### Извлечённый текст

Американская мечта
Под Новый год перечитывал приключения Тиссерана в «Расширении пространства борьбы» — прародителя современных инцелов. Он принял правила дикого рынка и включился в борьбу со своим жалким товаром, сделав ставку на агрессивный маркетинг, будучи уверен, что женщины обязаны проявить к нему благосклонность. Тиссеран — малосимпатичный персонаж, он необаятельный Тартюф, лишенный даже дерзости порока, его порок самый обывательский. Герой Уэльбека ставит над ним эксперимент, как дез Эссент над бедным Огюстом Ланглуа в «Наоборот» Гюсиманса, провоцируя хотя бы на жест отчаяния. Тиссеран оказался не способен на крайние меры, убийству из аффекта он предпочел акт самоуничижения — закрепляя за собой место на дне социальной иерархии, так в трусость полностью сковывает волю и человек чувствует себя шахматной фигуркой из хлебного мякиша, переставляемой гигантской дланью по расчерченной жуткой доске. Он так и умирает, невинный и исполненный неудовлетворенной похоти, не узнавший, что ее и так никогда невозможно избыть.

### Данные
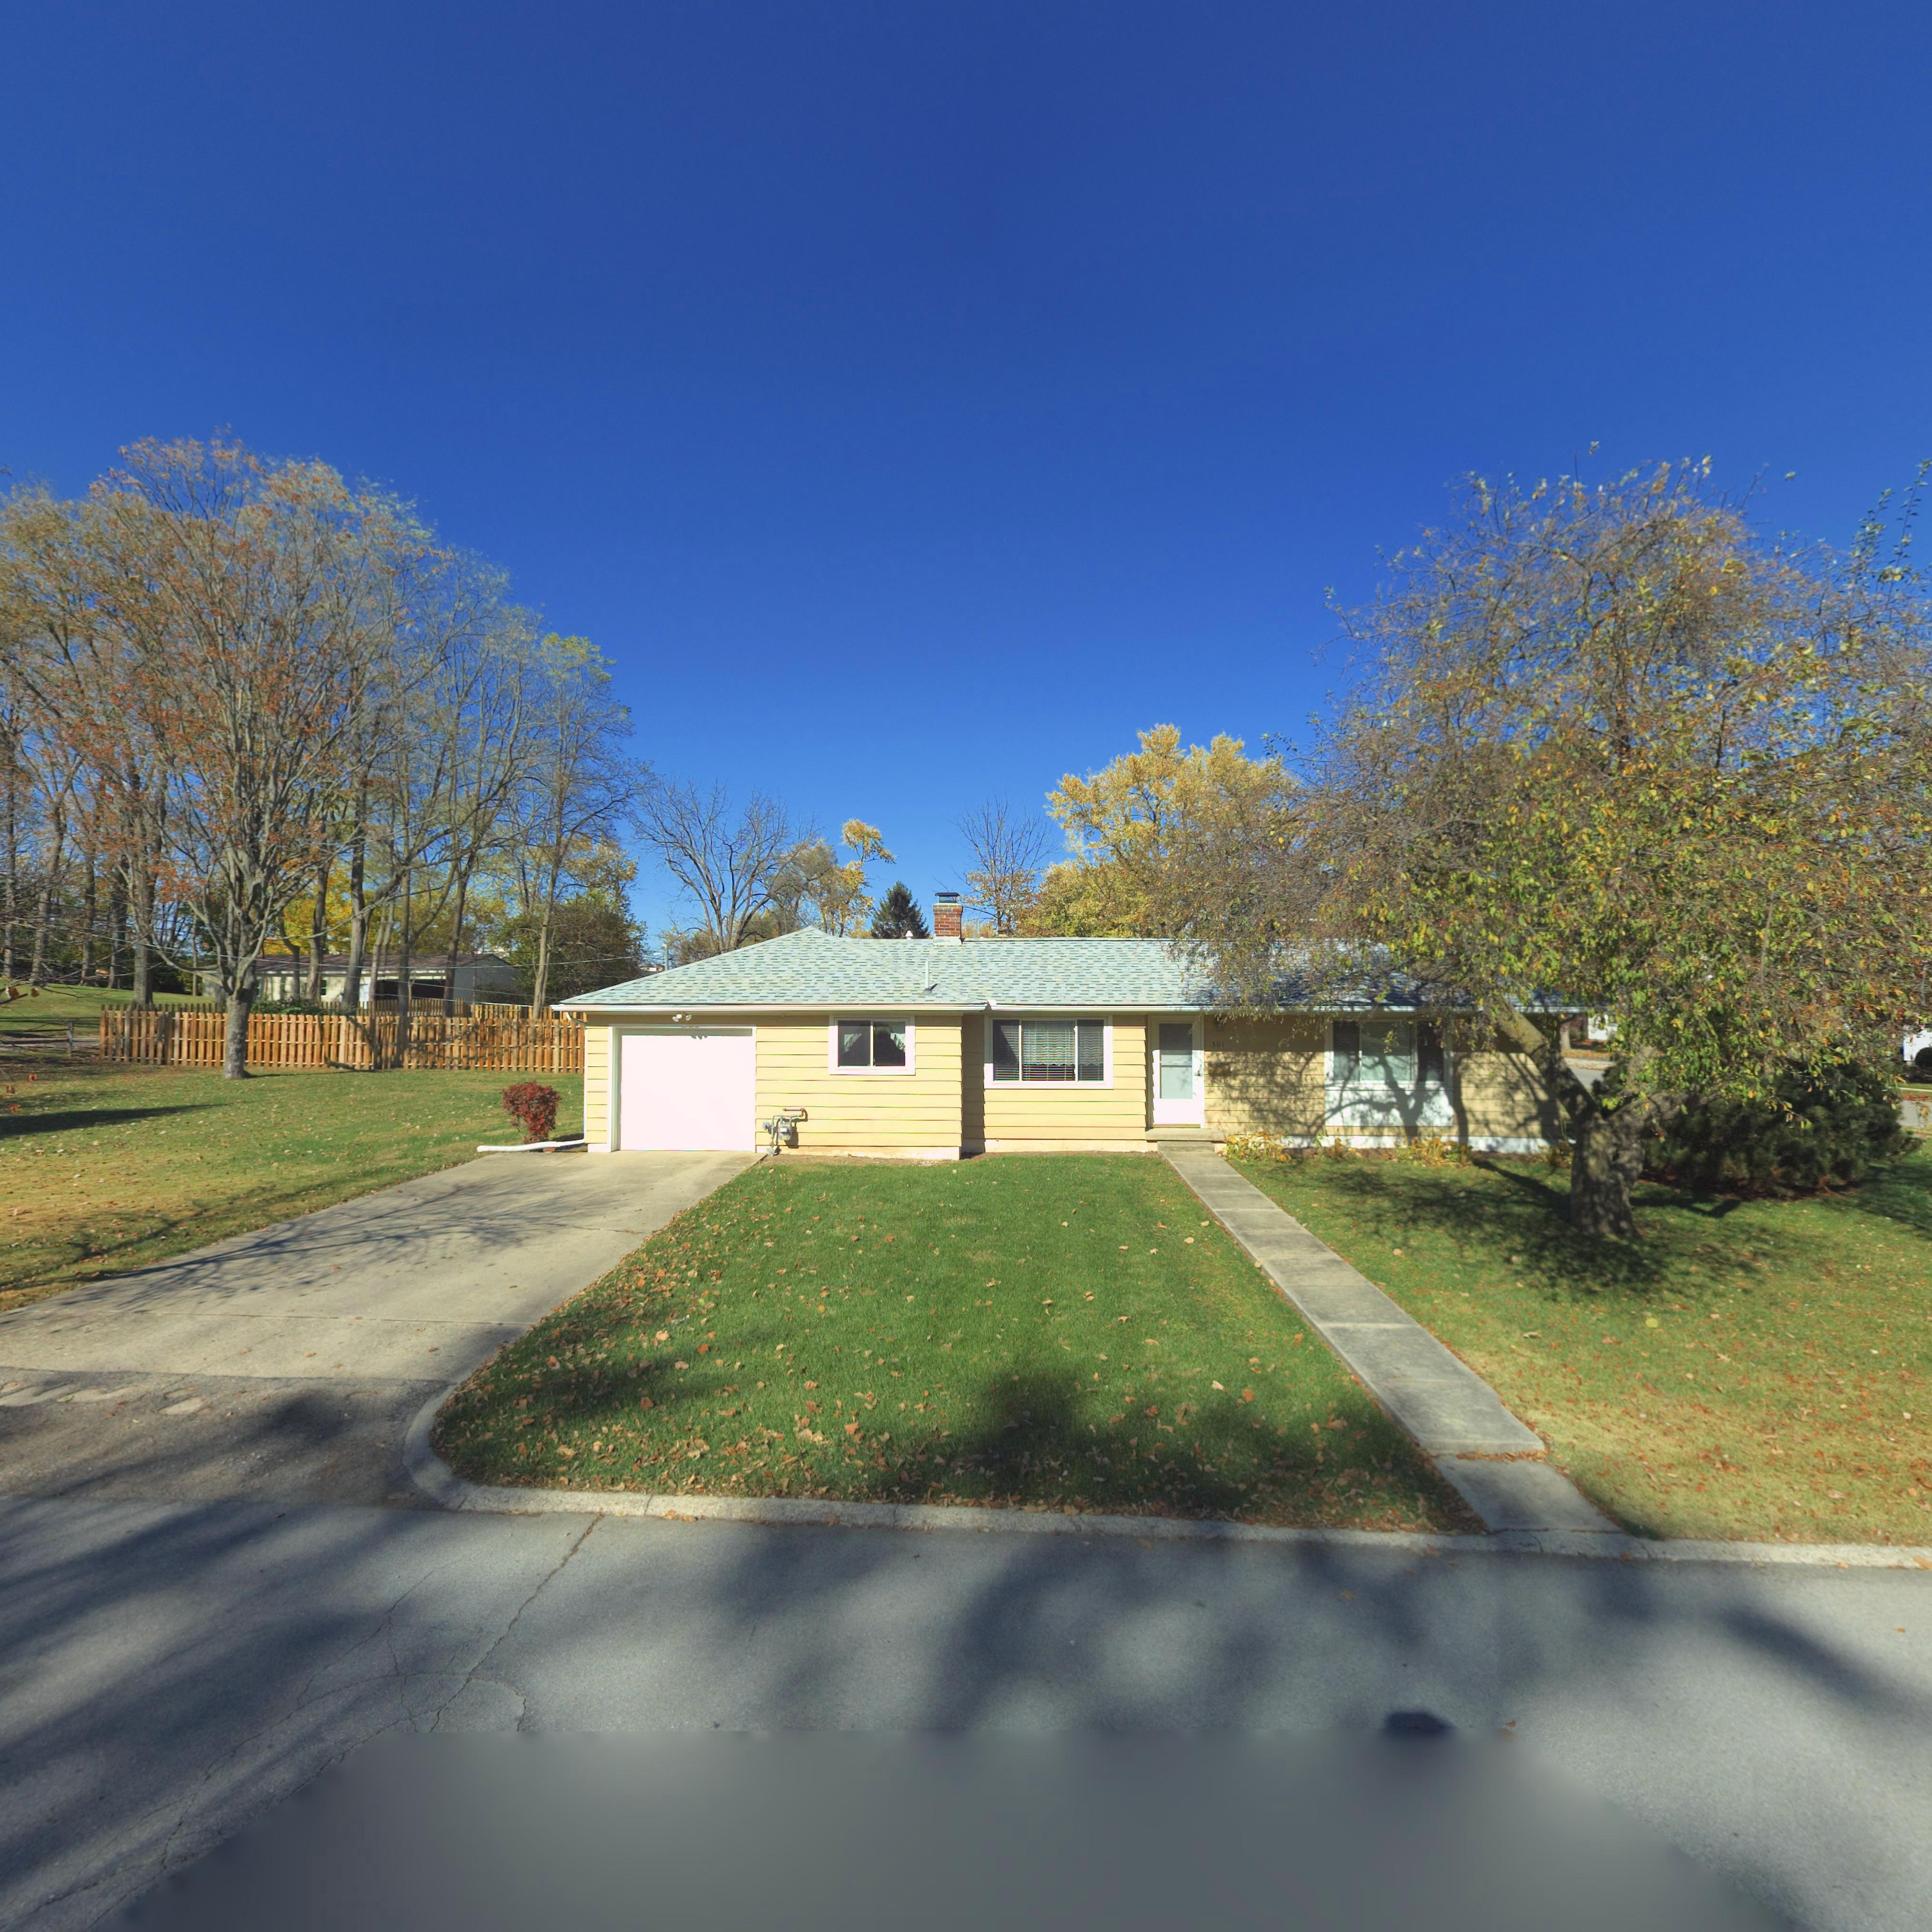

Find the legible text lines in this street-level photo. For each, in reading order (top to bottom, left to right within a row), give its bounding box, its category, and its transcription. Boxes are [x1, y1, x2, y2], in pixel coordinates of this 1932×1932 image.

[1211, 1041, 1224, 1047] StreetNumber: 301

### Поставленная задача 1
Над кем ставил эксперимент дез Эссент в романе «Наоборот», согласно тексту о Тиссеране?
### Поставленная задача 2
Допишите к тексту о Тиссеране следующий абзац.
Список для работы не понадобится.

### Результат выполнения 1
Над бедным Огюстом Ланглуа.

### Результат выполнения 2
Показывали «Служебный роман» — очередной советский фильм, где мужчины ведут себя как безвольные недотепы. Этот жанр назывался лирическая трагикомедия. Выдумать таких персонажей было невозможно: к 70-м годам быт, фарца, погоня за хрусталем и венгерскими стенками как за самыми примитивными элементами мечты, уничтожило все человеческое в советских жителях. Персонаж неплохого в целом актера Андрея Миронова в фильме «Бриллиантовая рука» танцует на палубе и поет песню со словами «Йес! Биг сити лайф!». Это был предел мечтаний — отправиться в круиз хотя бы и в страну соцблока и, пока ты в водах, а не на суше, прикинуться иностранцем, заговорить по-английски.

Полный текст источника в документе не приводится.